:: The task ::
Look below for lines that hold the string "SQUARE" and copy each one.

:: Data block ::
Start of Block
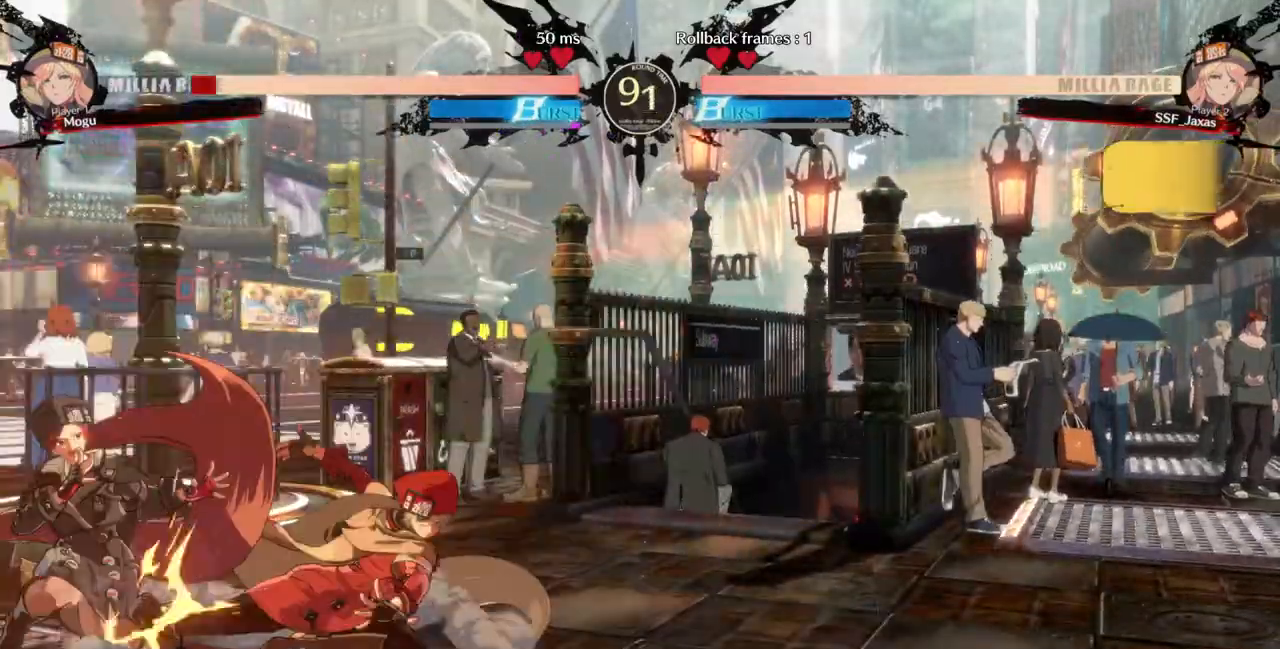
{"dt_ms": 500, "buttons": ["DPAD_LEFT"], "events": [[133, "DPAD_DOWN", "up"], [267, "DPAD_LEFT", "down"], [333, "DPAD_LEFT", "up"], [367, "DPAD_LEFT", "down"]]}
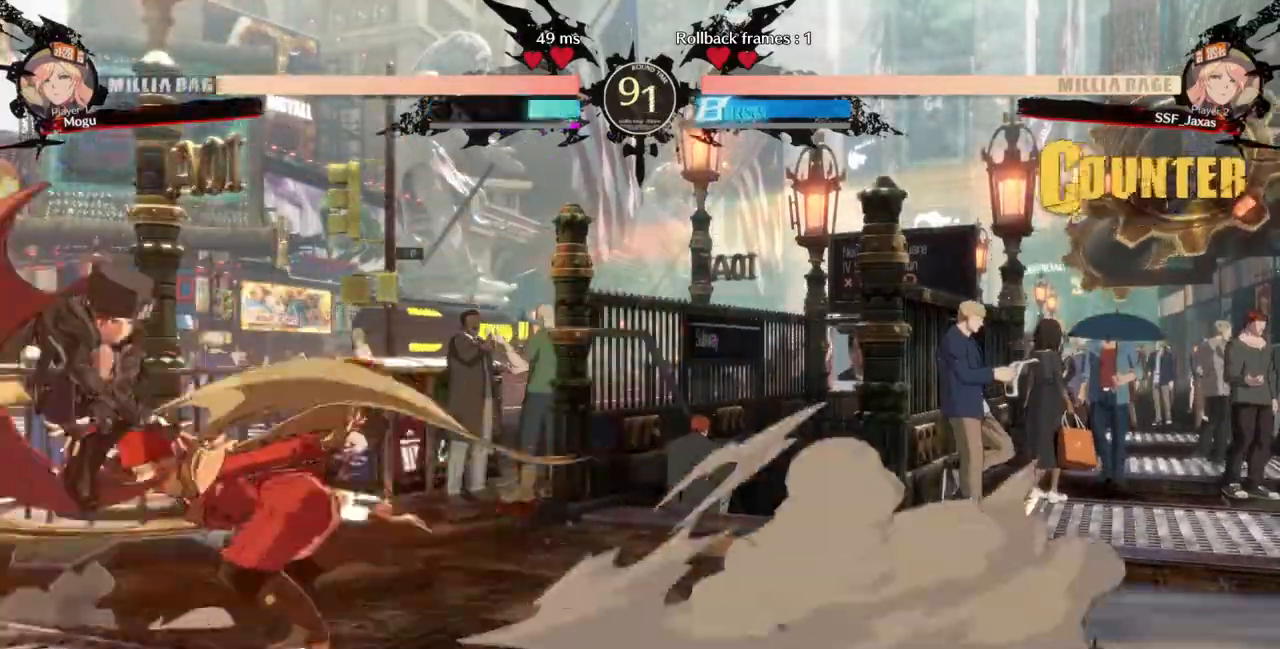
{"dt_ms": 500, "buttons": ["DPAD_RIGHT"], "events": [[33, "DPAD_LEFT", "up"], [67, "SQUARE", "down"], [167, "SQUARE", "up"], [500, "DPAD_RIGHT", "down"]]}
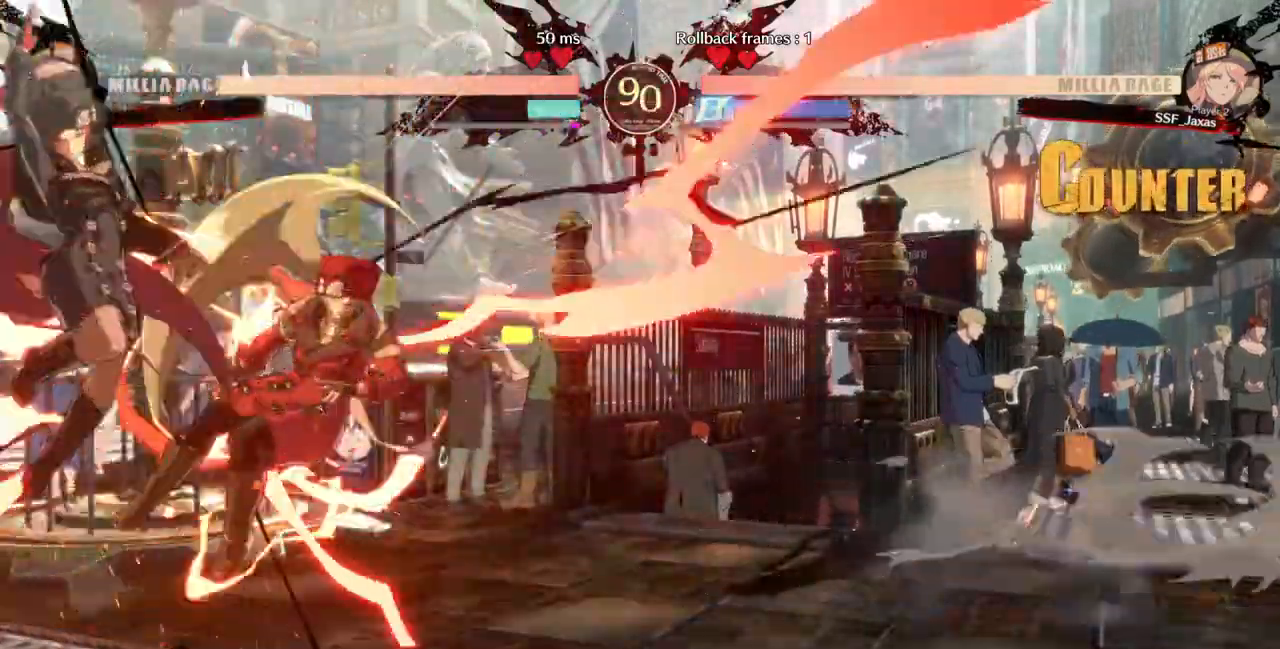
{"dt_ms": 500, "buttons": ["DPAD_RIGHT"], "events": [[33, "DPAD_DOWN", "down"], [200, "DPAD_DOWN", "up"], [300, "TRIANGLE", "down"], [333, "SQUARE", "down"], [467, "TRIANGLE", "up"], [500, "SQUARE", "up"]]}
End of Block
:: Result of the task ::
{"dt_ms": 500, "buttons": ["DPAD_RIGHT"], "events": [[33, "DPAD_LEFT", "up"], [67, "SQUARE", "down"], [167, "SQUARE", "up"], [500, "DPAD_RIGHT", "down"]]}
{"dt_ms": 500, "buttons": ["DPAD_RIGHT"], "events": [[33, "DPAD_DOWN", "down"], [200, "DPAD_DOWN", "up"], [300, "TRIANGLE", "down"], [333, "SQUARE", "down"], [467, "TRIANGLE", "up"], [500, "SQUARE", "up"]]}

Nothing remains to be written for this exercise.